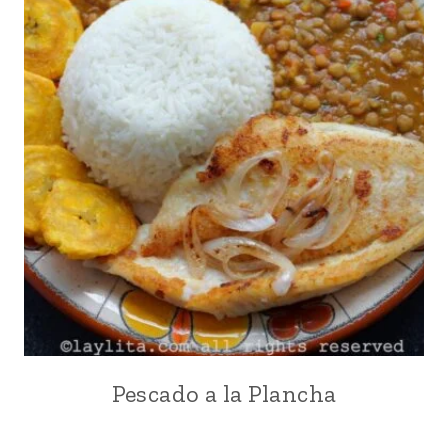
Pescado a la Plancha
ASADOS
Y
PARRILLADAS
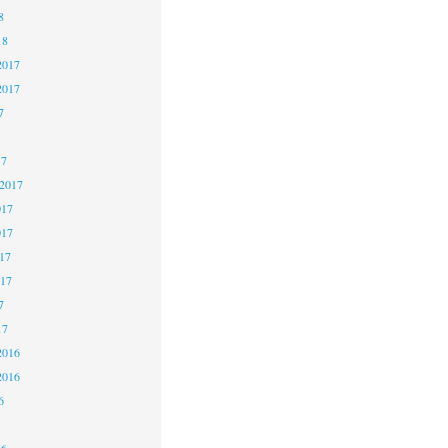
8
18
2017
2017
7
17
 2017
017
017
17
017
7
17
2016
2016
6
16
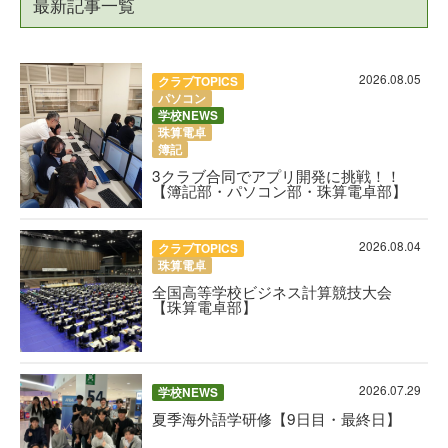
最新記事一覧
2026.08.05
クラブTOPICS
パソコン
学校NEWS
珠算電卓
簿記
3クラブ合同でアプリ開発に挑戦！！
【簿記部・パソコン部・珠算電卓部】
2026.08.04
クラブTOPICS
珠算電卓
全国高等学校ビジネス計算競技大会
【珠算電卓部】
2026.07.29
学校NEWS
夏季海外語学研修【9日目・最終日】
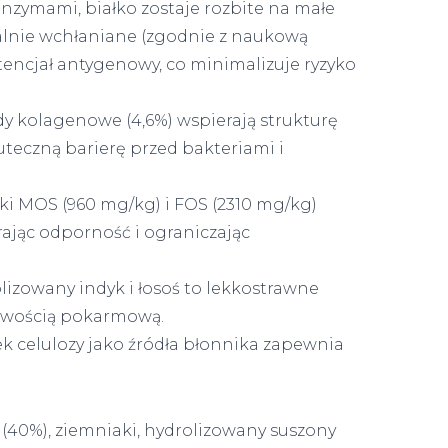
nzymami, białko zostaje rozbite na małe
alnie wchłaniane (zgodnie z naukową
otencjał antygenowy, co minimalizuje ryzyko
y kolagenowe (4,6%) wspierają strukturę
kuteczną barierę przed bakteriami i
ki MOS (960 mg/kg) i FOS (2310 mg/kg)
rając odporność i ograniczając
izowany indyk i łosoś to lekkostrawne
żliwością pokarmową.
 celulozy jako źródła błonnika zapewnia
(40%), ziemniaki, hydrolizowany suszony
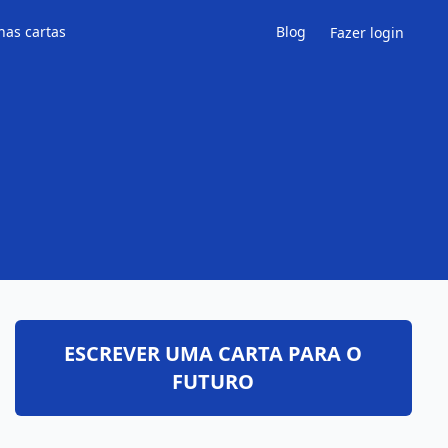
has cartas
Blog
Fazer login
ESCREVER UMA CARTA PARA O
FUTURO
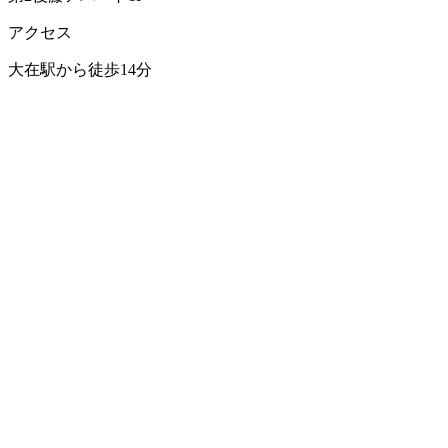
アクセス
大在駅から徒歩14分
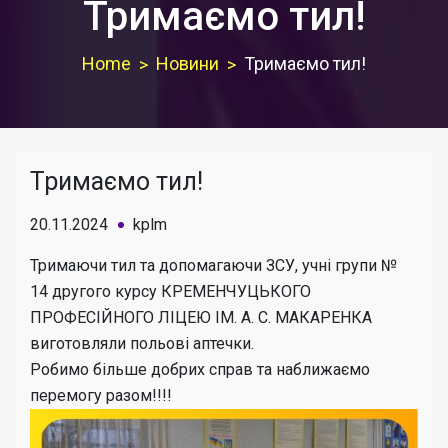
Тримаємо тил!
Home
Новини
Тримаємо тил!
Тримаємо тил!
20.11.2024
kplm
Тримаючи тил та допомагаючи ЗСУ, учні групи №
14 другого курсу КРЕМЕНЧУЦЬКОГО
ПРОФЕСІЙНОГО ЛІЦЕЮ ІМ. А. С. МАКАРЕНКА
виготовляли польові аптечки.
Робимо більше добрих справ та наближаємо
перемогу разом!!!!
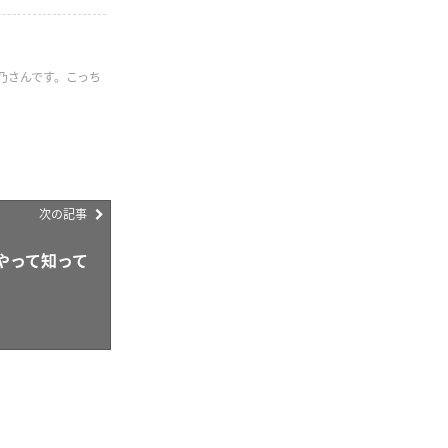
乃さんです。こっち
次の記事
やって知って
---------------
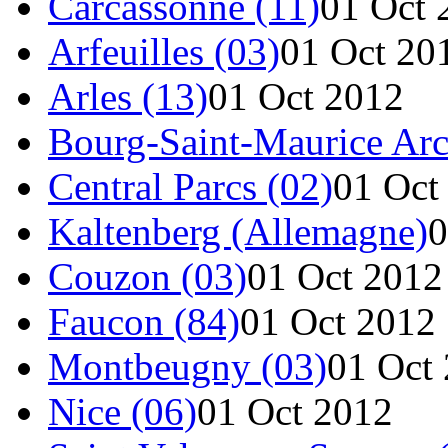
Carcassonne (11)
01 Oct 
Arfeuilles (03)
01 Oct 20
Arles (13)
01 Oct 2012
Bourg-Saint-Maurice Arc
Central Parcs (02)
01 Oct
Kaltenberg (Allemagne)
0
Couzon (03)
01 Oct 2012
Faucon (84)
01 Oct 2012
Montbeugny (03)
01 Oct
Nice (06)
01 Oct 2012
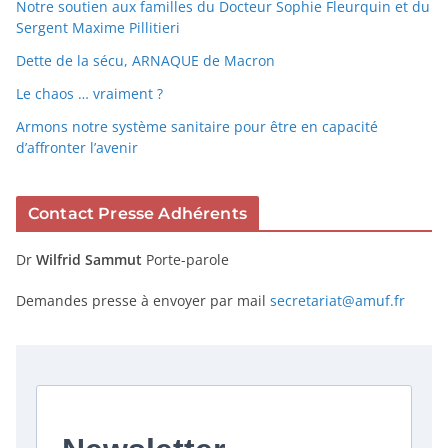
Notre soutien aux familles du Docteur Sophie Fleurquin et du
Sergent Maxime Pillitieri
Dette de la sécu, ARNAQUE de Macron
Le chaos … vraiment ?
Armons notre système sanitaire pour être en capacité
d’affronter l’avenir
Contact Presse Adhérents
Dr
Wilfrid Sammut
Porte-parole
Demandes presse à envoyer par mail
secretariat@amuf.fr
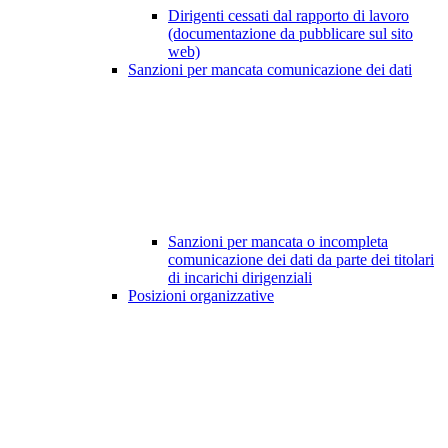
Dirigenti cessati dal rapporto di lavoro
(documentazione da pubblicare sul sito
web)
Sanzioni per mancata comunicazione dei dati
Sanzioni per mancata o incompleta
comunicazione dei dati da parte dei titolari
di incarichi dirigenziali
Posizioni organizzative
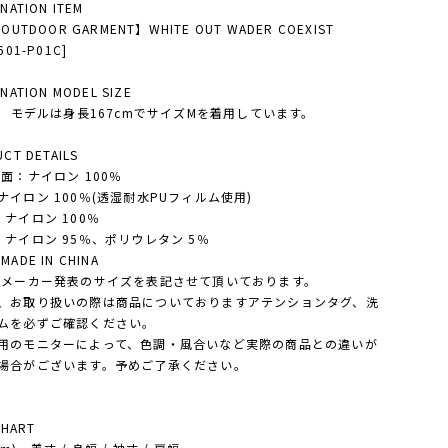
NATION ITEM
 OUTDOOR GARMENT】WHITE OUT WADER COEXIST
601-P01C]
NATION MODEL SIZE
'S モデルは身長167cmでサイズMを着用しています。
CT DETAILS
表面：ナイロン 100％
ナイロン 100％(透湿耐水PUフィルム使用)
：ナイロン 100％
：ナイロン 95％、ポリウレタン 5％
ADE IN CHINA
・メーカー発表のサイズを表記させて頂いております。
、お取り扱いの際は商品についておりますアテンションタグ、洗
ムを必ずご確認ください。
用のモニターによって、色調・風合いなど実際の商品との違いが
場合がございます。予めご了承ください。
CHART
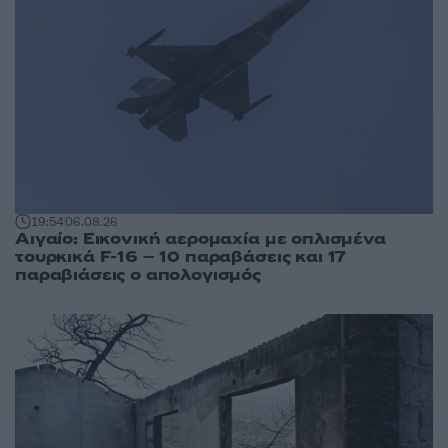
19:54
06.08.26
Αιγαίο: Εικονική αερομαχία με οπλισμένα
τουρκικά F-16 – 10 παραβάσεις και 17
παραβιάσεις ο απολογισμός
---------------
● **What you have to do**
Check each line of the listing above for the word "dati". Then state how many lines have it, and nothing further.

● **Answer for this exercise**
2